Whitejasmine · 12/09/2019 17:11

hemlock2013 - I’m just like you. Meeting up with my group of old friends every now and then is enough for me. I’m so busy in my own world I just don’t have the desire to be getting together for coffee or nights out with other individual friends/acquaintances I’ve made over the years. If you met me you’d think I’m bubbly and chatty but I actually am a real homebird. I just cant be arsed socialising a lot of the time and I often don’t get back to people as I don’t like coming up with excuses. I suspect people think I’m a bit flaky!

FatherFintanFay · 12/09/2019 17:19

I have other friends and am not especially desperate for social contact. I don't think she ought to be prioritising me above everything else in her life, but surely half an hour every couple of months isn't too much to ask for? I just wonder how long a friendship can be maintained on good intentions.

OP posts:
GreyhoundzRool · 12/09/2019 17:33

I have a friend like this - she is useless for pinning down, and she’s like it with everyone. However she would be there like a shot if I really needed her

MrsTerryPratchett · 12/09/2019 17:44

I just wonder how long a friendship can be maintained on good intentions.

Decades as long as everyone is fine with it. I didn't see one friend for two years. Finally got him out, completely back to how it was before.
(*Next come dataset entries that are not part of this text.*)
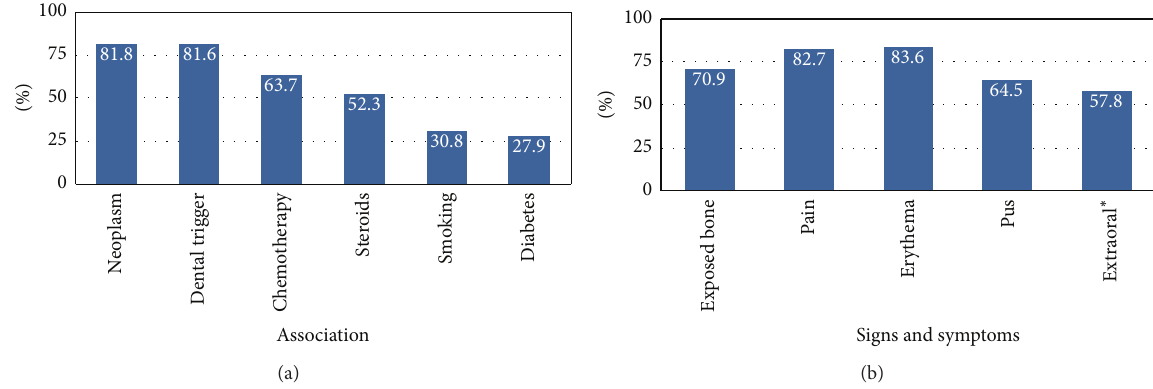
Figure 2: Immunosuppressed association (a) and clinical presentation (b) of the BRONJ population (𝑛 = 814) .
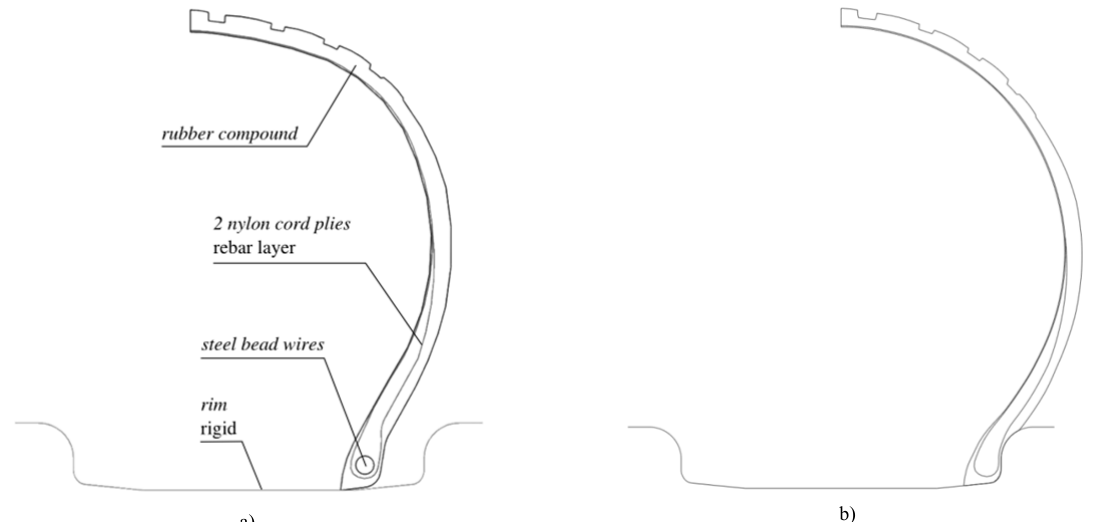
Fig. 4 Axisymmetric model of bias-ply tyre: a) Initial, unstressed state and b) after mounting and inflation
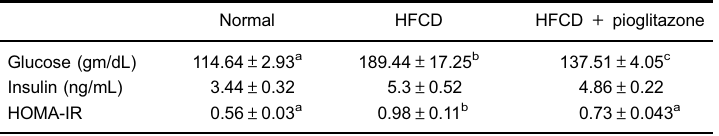
Table 2. Effect of high fat-carbohydrate diet (HFCD) and HFCD + pioglitazone on glucose, insulin, and homeostasis model assessment-insulin resistance (HOMA- IR)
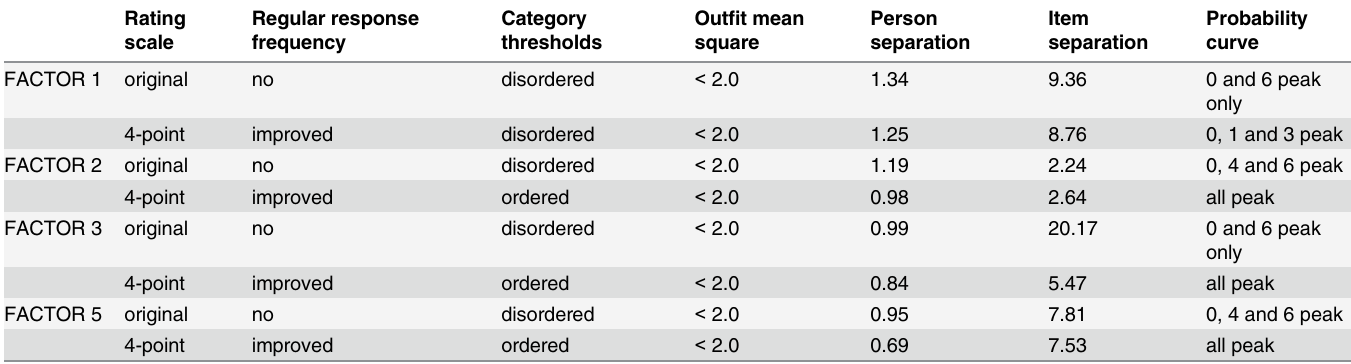
Table 2. Rating scale diagnostics, reliability indices and visual inspection of probability curves for original and collapsed 4-point rating scale. Rating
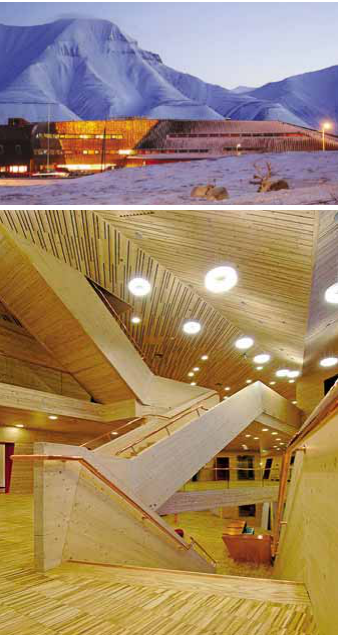
Fig. 12. Science center in Svalbard, Norway, archit. office “Jarmund/Vigsnaes AS”, 2005 (the exterior above and the interior below)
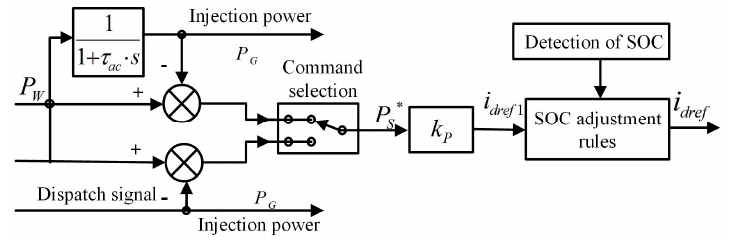
Figure 11. Generation of reference active current.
FatherFintanFay · 12/09/2019 17:53

Yes, I do have friends I don't see all that often, but it doesn't matter so much because it's never difficult to actually make plans with them. I suppose it's the constant reneging on organising something that bothers me.

For the record, I am also an introvert who gets anxious about socialising, but I've learned over the course of my life that if you always say no to everything, people will eventually stop asking you. I make myself go to things on the basis that I know I almost always enjoy myself once I'm there, and just make sure I have no plans for the following day so I can recharge my batteries with a bit of solitude.

OP posts:
vvvvvvf · 12/09/2019 18:01

Well then maybe don’t reply to her message next time she tries to re-connect. She might start to realise that she won’t have any friends left if she does that. That sometimes happens to me then I make myself go to meet-ups. That’s good you feel better going to social events being an introvert like myself, I wish I could, but I get anxious after the event thinking “gosh did I say something inappropriate”etc. I get really anxious about little things do find it easier if I don’t go. I think lack of sleep with having young kids plays more on my mind. Has your friend got little kids under 5?

StrictlyComeMarie · 12/09/2019 18:02

I do this when I don’t really want to see someone (sorry!)

FatherFintanFay · 12/09/2019 19:13

vvvvvvf she has no kids and is single. Her business is very time intensive and must take up a huge amount of mental energy to run, so I appreciate that there's probably not much left for anything or anyone else. I really do try to be understanding, and that was why I sought views on here, but it seems in the end to come down to the probability that she doesn't really value me enough to make any time for me. Or else she simply can't be arsed.

Btw, why doesn't your husband help? Sounds like you badly need some support there. Sorry, I know this thread isn't about that...

Socialising does take it out of me but I live alone and I'm isolated from most of my friends by where I choose to live. So I basically have to either make an effort occasionally, or accept that I'm going to end up with no friends. An evening out of my life once a week isn't going to kill me and I do usually enjoy seeing people once I'm there.

OP posts:
vvvvvvf · 12/09/2019 20:19

I know you probably don’t want to hear this but I would just cut her out for your own sanity. You don’t want to be thinking about her, life’s too short! Spend time with your friends who value you x

vvvvvvf · 12/09/2019 20:21

Oh sorry forgot to answer your question. My husband works away so isn’t home during the week

Thecurtainsofdestiny · 12/09/2019 21:31

I have a friend like this. I just leave the ball in her court now, as I choose not to spend energy chasing her.

If she does want to meet, I'm happy to do so.